Yin implies all data is inherently valuable and should be retained until demonstrably not valuable.
Yang implies we start with a minimum retention period followed by deletion, and extend retention for understood reasons.
──────────────────
Both approaches are appropriate to some data.
We don’t know what intermediate states there are or how to ‘categorise’ data into any appropriate state.
All of the RDCC participants are providing services at scale to support a diversity of research data, including commercial options.
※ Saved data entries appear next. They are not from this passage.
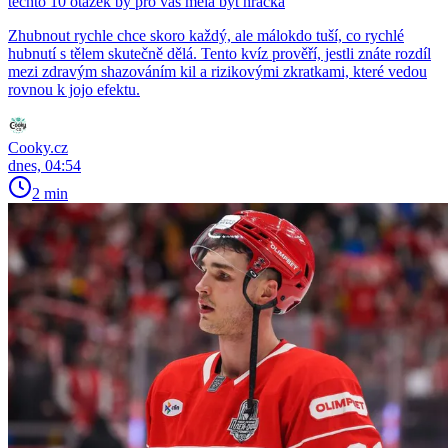
těchto 10 otázek by pro vás měla být hračka
Zhubnout rychle chce skoro každý, ale málokdo tuší, co rychlé
hubnutí s tělem skutečně dělá. Tento kvíz prověří, jestli znáte rozdíl
mezi zdravým shazováním kil a rizikovými zkratkami, které vedou
rovnou k jojo efektu.
Cooky.cz
dnes, 04:54
2 min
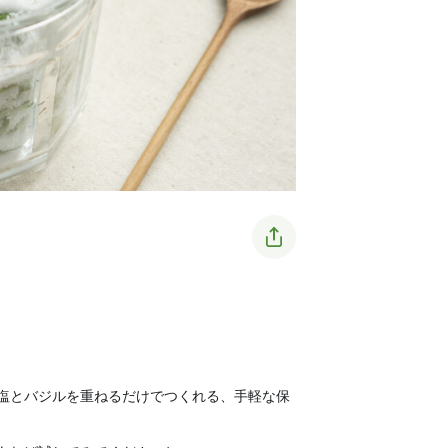
塩とバジルを重ねるだけでつくれる、手軽な保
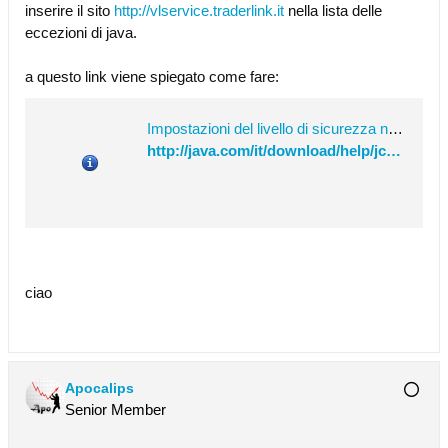
inserire il sito
http://vlservice.traderlink.it
nella lista delle
eccezioni di java.
a questo link viene spiegato come fare:
Impostazioni del livello di sicurezza nel Pannello di controllo Java
http://java.com/it/download/help/jcp_security.xml
ciao
Apocalips
Senior Member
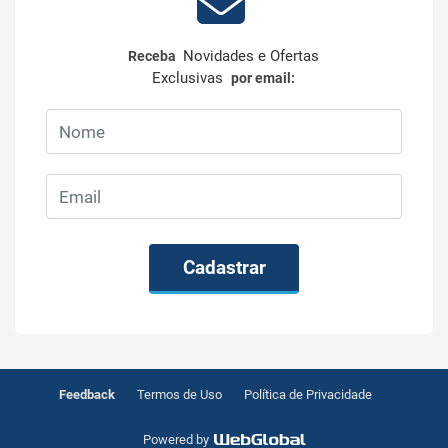
Novidades e Ofertas
Receba
Exclusivas
por email:
Cadastrar
Feedback
Termos de Uso
Política de Privacidade
Powered by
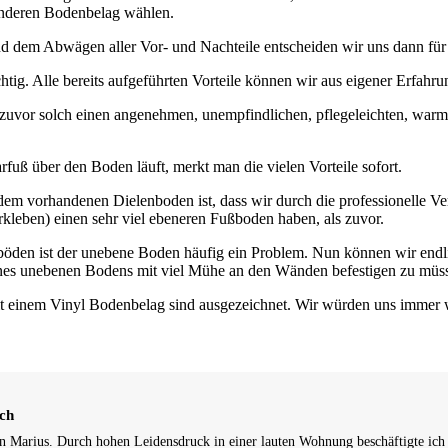
 anderen Bodenbelag wählen.
d dem Abwägen aller Vor- und Nachteile entscheiden wir uns dann für
tig. Alle bereits aufgeführten Vorteile können wir aus eigener Erfahru
e zuvor solch einen angenehmen, unempfindlichen, pflegeleichten, war
uß über den Boden läuft, merkt man die vielen Vorteile sofort.
 dem vorhandenen Dielenboden ist, dass wir durch die professionelle V
kleben) einen sehr viel ebeneren Fußboden haben, als zuvor.
nböden ist der unebene Boden häufig ein Problem. Nun können wir end
eines unebenen Bodens mit viel Mühe an den Wänden befestigen zu müs
t einem Vinyl Bodenbelag sind ausgezeichnet. Wir würden uns immer 
ch
in Marius. Durch hohen Leidensdruck in einer lauten Wohnung beschäftigte ich m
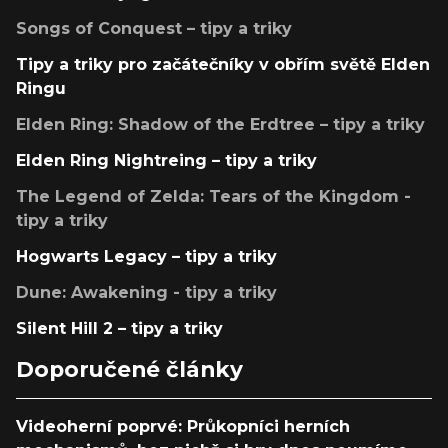
Songs of Conquest – tipy a triky
Tipy a triky pro začátečníky v obřím světě Elden
Ringu
Elden Ring: Shadow of the Erdtree – tipy a triky
Elden Ring Nightreing – tipy a triky
The Legend of Zelda: Tears of the Kingdom -
tipy a triky
Hogwarts Legacy – tipy a triky
Dune: Awakening - tipy a triky
Silent Hill 2 – tipy a triky
Doporučené články
Videoherní poprvé: Průkopníci herních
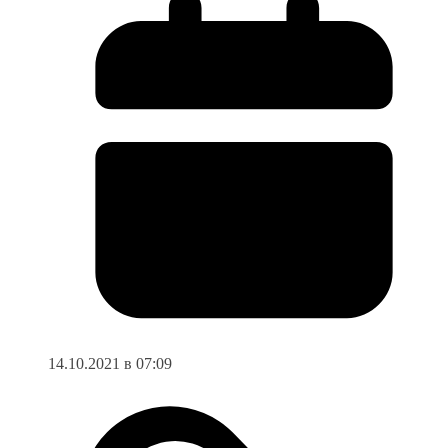
14.10.2021 в 07:09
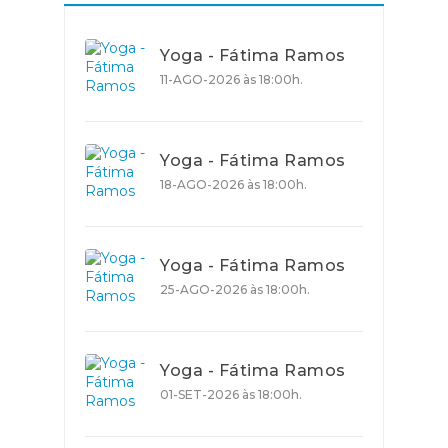
Yoga - Fátima Ramos
11-AGO-2026 às 18:00h.
Yoga - Fátima Ramos
18-AGO-2026 às 18:00h.
Yoga - Fátima Ramos
25-AGO-2026 às 18:00h.
Yoga - Fátima Ramos
01-SET-2026 às 18:00h.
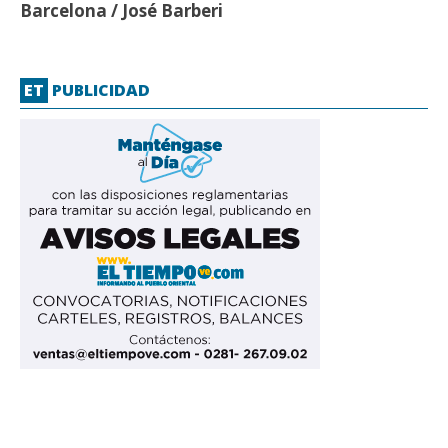
Barcelona / José Barberi
ET
PUBLICIDAD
This ecosystem did not exist when the RDMP process was created and current research data practice was established.
──────────────────
Research data life cycle support now has access to mechanisms that did not previously exist.
We observed that we didn’t have a clear understanding of ‘what causes data to have life cycles’ or indeed for ‘different data to have different life cycles’ - what are the drivers?
──────────────────
We proposed attempting to answer this question on a discipline specific basis for disciplines generating high costs into our data support solutions.
At a national research level, we have invested in Yin over the last 15 years (and energised by NCRIS) much more strongly than Yang.
──────────────────
We are building a cultural agreement around FAIR, but we don’t have a cultural agreement that supports action on limits to resourcing, ‘baking in’ the treatment of sensitivity or agreeing that much data has an end-of-life.
There is no connection between the content of RDMPs and subsequent decision making (ie what actually happens).
──────────────────
We converted this observation into the plan to automate decision making based on some form of ‘new’ RDMP-2.0.